Since Tether has not previously engaged in public financing, this also means that Tether's first round of financing sets records globally in terms of both amount and valuation. Previously, these two records belonged to the AI company Thinking Machines Lab, which completed a $2 billion financing round this year at a valuation of $10 billion.
Tether CEO Paolo Ardoino later posted on X, stating that the company is evaluating financing from a group of high-profile key investors to maximize its strategic scale in existing and new business lines (stablecoins, distribution channels, AI, commodity trading, energy, communications, media).
Fundamentally, according to Coingecko data, the current circulating market capitalization of USDT is approximately $172.875 billion, accounting for over 57% of the total stablecoin market size of about $300 billion.
Former Binance/Bybit employee Crypto Ex-Insider believes that the $500 billion target makes Tether more like a shadow central bank, and the new capital of $20 billion marks its expansion from settlement to strategic layout, which may signify that stablecoins are challenging sovereign influence.
The confidence supporting this fundraising is Tether's profitability.
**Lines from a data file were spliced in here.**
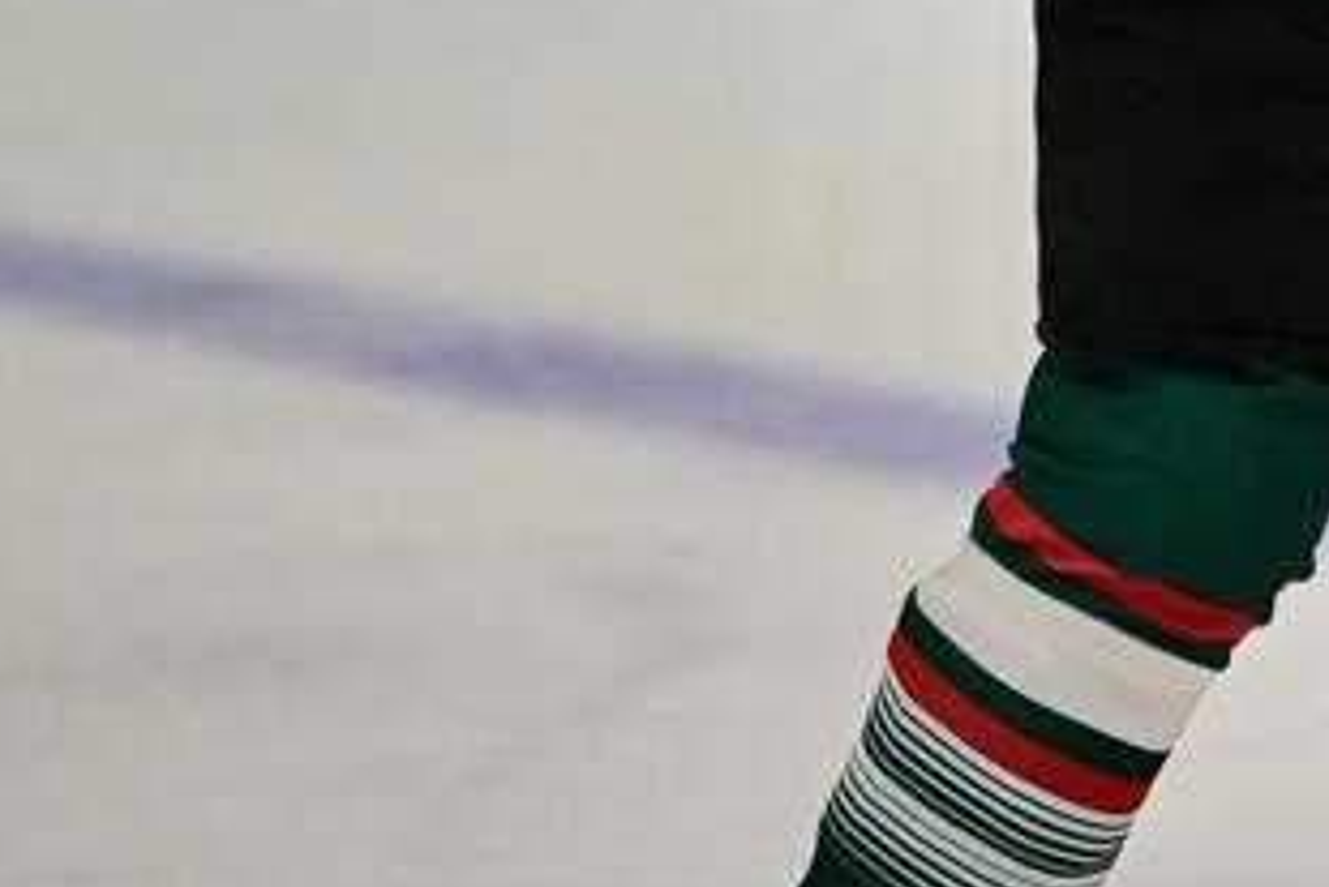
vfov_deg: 2.1
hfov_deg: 3.1
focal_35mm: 661
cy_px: -448
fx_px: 24412
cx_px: 1916
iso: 1000
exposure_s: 1/400
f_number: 2.8
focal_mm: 200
According to official disclosures, it achieved a net profit of $4.9 billion in Q2 2025, with a profit margin as high as 99%. Crypto trader AT_XQ stated that Tether's fundraising is akin to "putting another printing press on the printing machine." He pointed out that Tether's $4.9 billion profit last quarter mainly came from U.S. Treasury bonds and Bitcoin holdings; if the financing materializes, it will enhance USDT liquidity and possibly drive the next wave of increases, but the risk of regulatory intervention remains.
In terms of reserves and asset structure, Tether's reserve assets include over $127 billion in U.S. Treasury bonds, about 100,000 Bitcoins, over $20 billion in equities, and $7 billion in excess reserve buffers.
In addition to its core stablecoin business, Tether has expanded into broader financial infrastructure, including investments of $500 million in Bitcoin mining, AI, and renewable energy projects, as well as supporting cross-border payments, DAO (Decentralized Autonomous Organization) payroll distributions, and the Web3 ecosystem.
According to RootData, Tether has significantly accelerated its external investment pace since May 2024, with a total of 27 investments. At the same time, Tether has launched several new businesses, including the asset tokenization platform Hadron and the stablecoin Layer1 Stable. Combined with this massive financing, it clearly demonstrates Tether's enormous ambition to build a crypto empire.